Just one edit as I thought of another quote which I think is applicable. I’m sure many of us have heard or seen of the masters racer or club cyclist that can’t ride easy or base. They ride for about an hour and ride tempo to SST almost every ride. They are constantly in a level of fatigue and can’t handle doing hard efforts because of it. The HV plan is literally that example of riding SST every time you get on the bike.
Well. I’ve been informed by my wife that my post sounds mean. I definitely don’t mean it that way as I really like Nate, Chad, and Jonathan. I just really believe that a polarized training method is more effective long term. Sorry if it came off too judgey.

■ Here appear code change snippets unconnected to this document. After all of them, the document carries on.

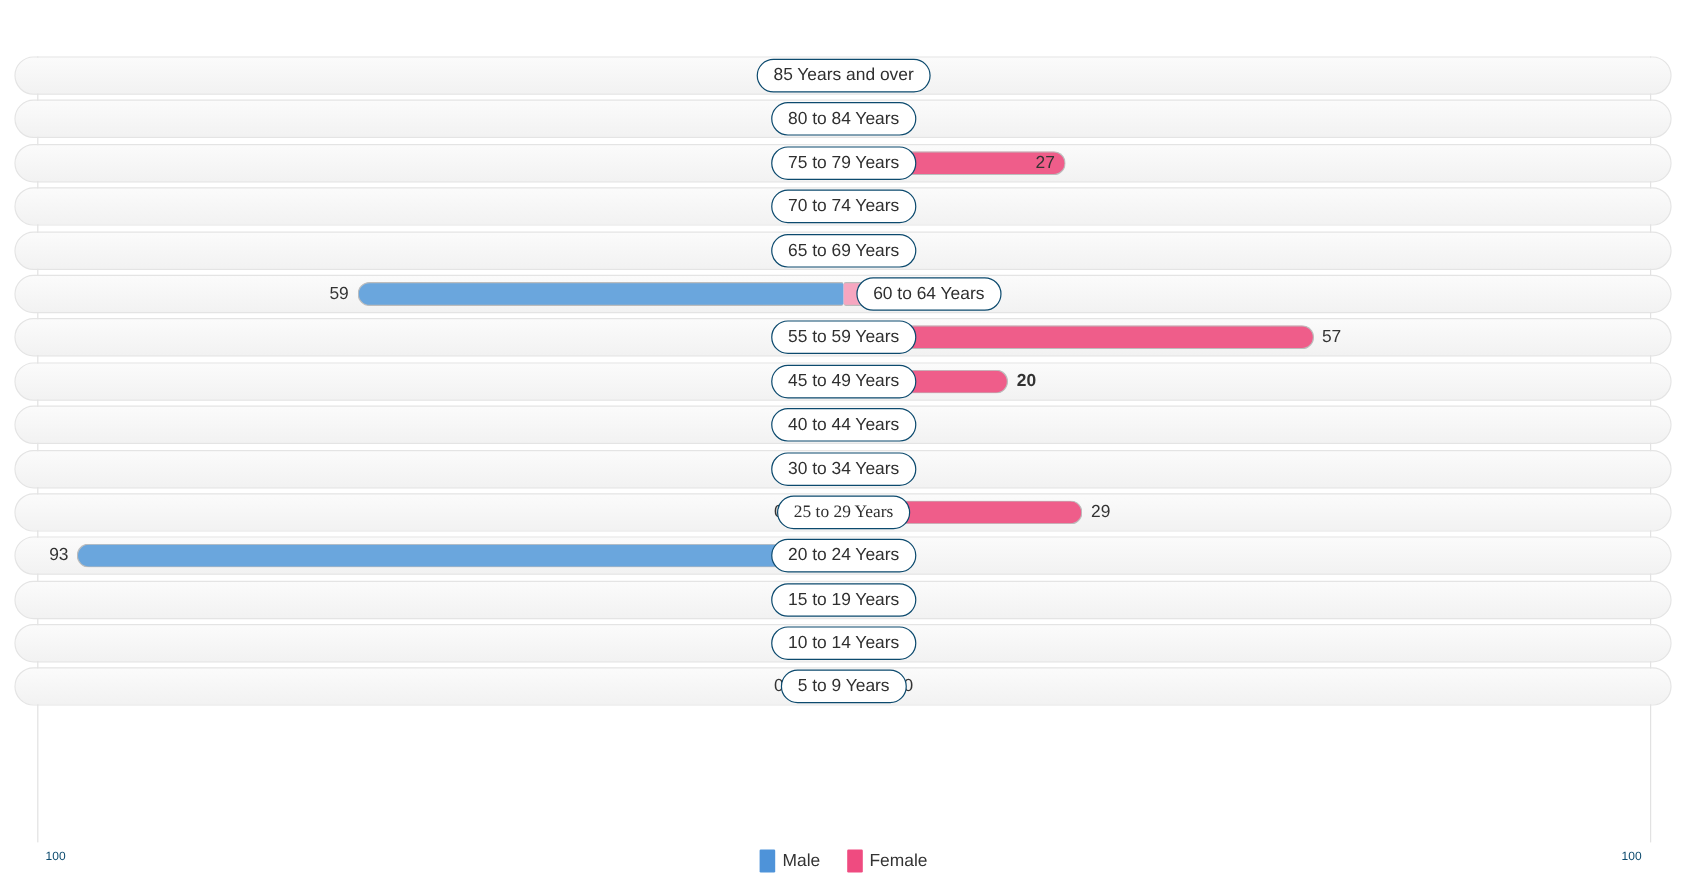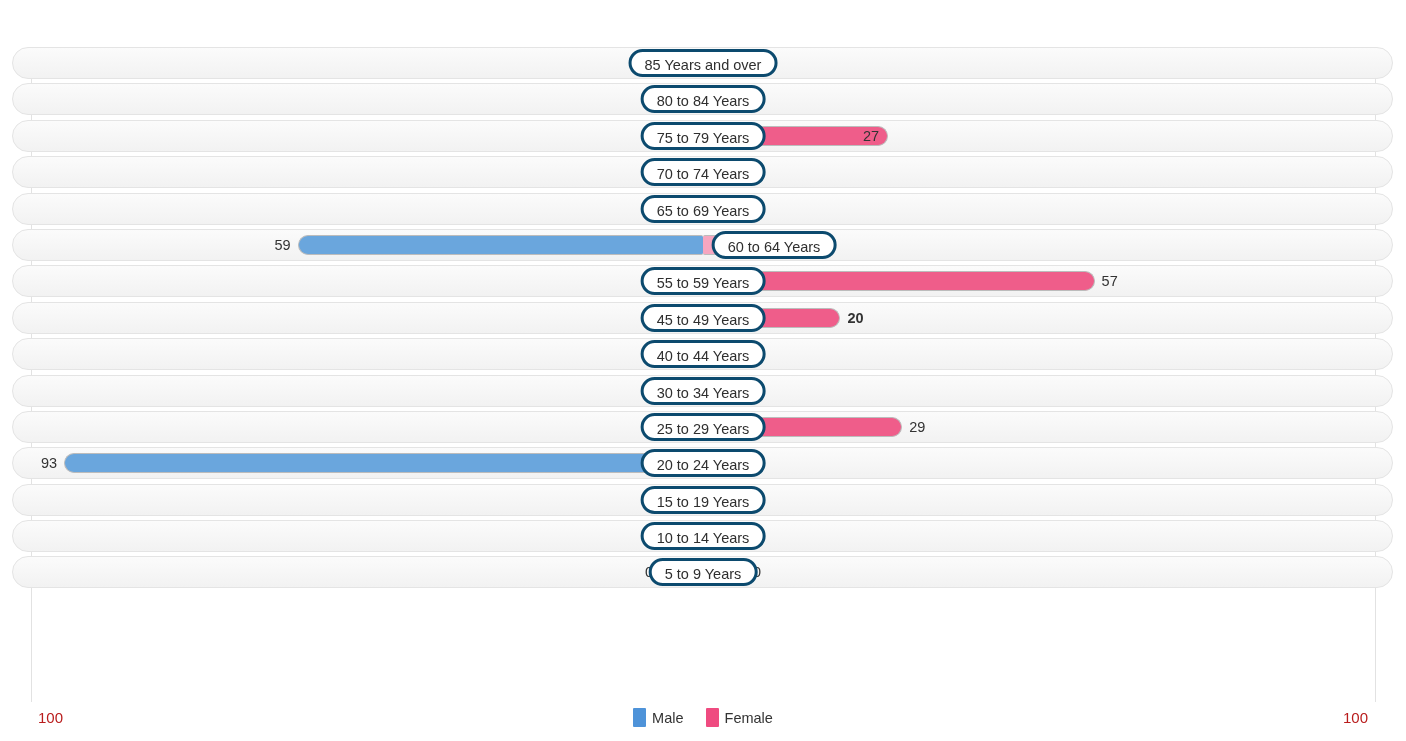--- a/index.html
+++ b/index.html
@@ -125,21 +125,21 @@
   .val-male   { text-align: right; }
   .val-female { text-align: left; }
 
   
   .pill {
     position: absolute;
     top: 2px;
     height: 28px;
     line-height: 27px;
     background: #ffffff;
-    border: 3px solid #0c4a6e;
+    border: 1px solid #0c4a6e;
     border-radius: 14px;
     font-size: 14.5px;
     color: #2f2f2f;
     text-align: center;
     white-space: nowrap;
     padding: 0 13px;
     transform: translateX(-50%);
     box-sizing: border-box;
   }
 
@@ -147,22 +147,22 @@
   .footer {
     position: absolute;
     left: 0;
     top: 702px;
     width: 1406px;
     height: 39px;
   }
   .axis-label {
     position: absolute;
     top: 7px;
-    font-size: 15px;
-    color: #b91c1c;
+    font-size: 10px;
+    color: #0c4a6e;
   }
   .axis-left  { left: 38px; }
   .axis-right { right: 38px; }
 
   .legend {
     position: absolute;
     left: 0;
     top: 6px;
     width: 1406px;
     display: flex;
@@ -274,21 +274,21 @@
           <div class="val val-male" style="right: 753px;">0</div>
           <div class="val val-female" style="left: 753px;">0</div>
           <div class="pill" style="left: 703px;">30 to 34 Years</div>
         </div>
         <div class="row">
           <div class="row-track"></div>
           <div class="bar bar-male zero" style="left: 660px; width: 43px;"></div>
           <div class="bar bar-female" style="left: 703px; width: 199.23px;"></div>
           <div class="val val-male" style="right: 753px;">0</div>
           <div class="val val-female" style="left: 909.23px;">29</div>
-          <div class="pill" style="left: 703px;">25 to 29 Years</div>
+          <div class="pill" style="left: 703px; font-family: Liberation Serif, serif;">25 to 29 Years</div>
         </div>
         <div class="row">
           <div class="row-track"></div>
           <div class="bar bar-male" style="left: 64.09px; width: 638.91px;"></div>
           <div class="bar bar-female zero" style="left: 703px; width: 43px;"></div>
           <div class="val val-male" style="right: 1348.91px;">93</div>
           <div class="val val-female" style="left: 753px;">0</div>
           <div class="pill" style="left: 703px;">20 to 24 Years</div>
         </div>
         <div class="row">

I’m not sure when this was, time being relevant since the plans have changed over time, but if you cannot do 3x12min @85% (Mount Field, first interval post ramp test in current SSB MV), then you have overestimated your FTP and/or are physically compromised (sleep, nutrition, illness).
If the workouts are too hard due to intensity, then lower the intensity and/or lower your FTP. Perhaps the ramp test is not suitable for you. Try the 20min test or another method. If you can do the workouts but can’t recover quick enough, then perhaps LV is what you need or you should reevaluate your sleep and nutrition.
This a real issue for so many people. Too high due to the type of test, no test, rounding up, etc… If you cannot complete the workouts, it is likely too high or you are not getting enough recovery and/or nutrition.
Over-Unders are meant to be tough. You need to mentally present as well. If you’re not on your game mentally and/or physically, it can get ugly.
Again, perhaps try LV and supplement the plan w/additional low intensity and/or longer ride variants when you feel good or have the time. I have friends who have done that, felt better, and seen improvements.
The plans and workouts are descriptive, not prescriptive. Nothing wrong w/making an adjustment here and there.
Well, we might be zoning in on something I don’t think is a real point of contention.
On the podcast and other places they’ve said repeatedly that the high volume plans are for a very small segment of the population, and not necessarily the fittest/most capable. It’s just that very few people are capable of recovering from that much intensity. So if you’re saying many people would run into a permanent fatigue state doing that, I think everyone would agree with you.
The vast majority of people would be better off doing low volume then experimenting with how much more they can handle. I’ve made my most dramatic gains on low volume, which isn’t 3 incredibly hard workouts a week. It’s one very hard workout, and two tough but manageable workouts.
My high FTP point wasn’t that yours is set too high, I don’t know anything about that. What I was saying is I think (maybe just am speculating) that the higher your threshold is, the more damaging long amounts of time spent at high percentages of it is. I.e., if person A can hold 300 for an hour, and person B can hold 400, I’m not sure that 90% of either is physiologically equivalent in terms of long term stress, even if it’s the same tss. At some point sweet spot becomes just a tremendous amount of work performed for any human body.
TrainerRoad goes out of their way to educate on the podcast. Plans are meant to be tailored either by a paid coach or yourself. Some are able to follow the plan to the letter. I’m not one of them, and I think that is normal.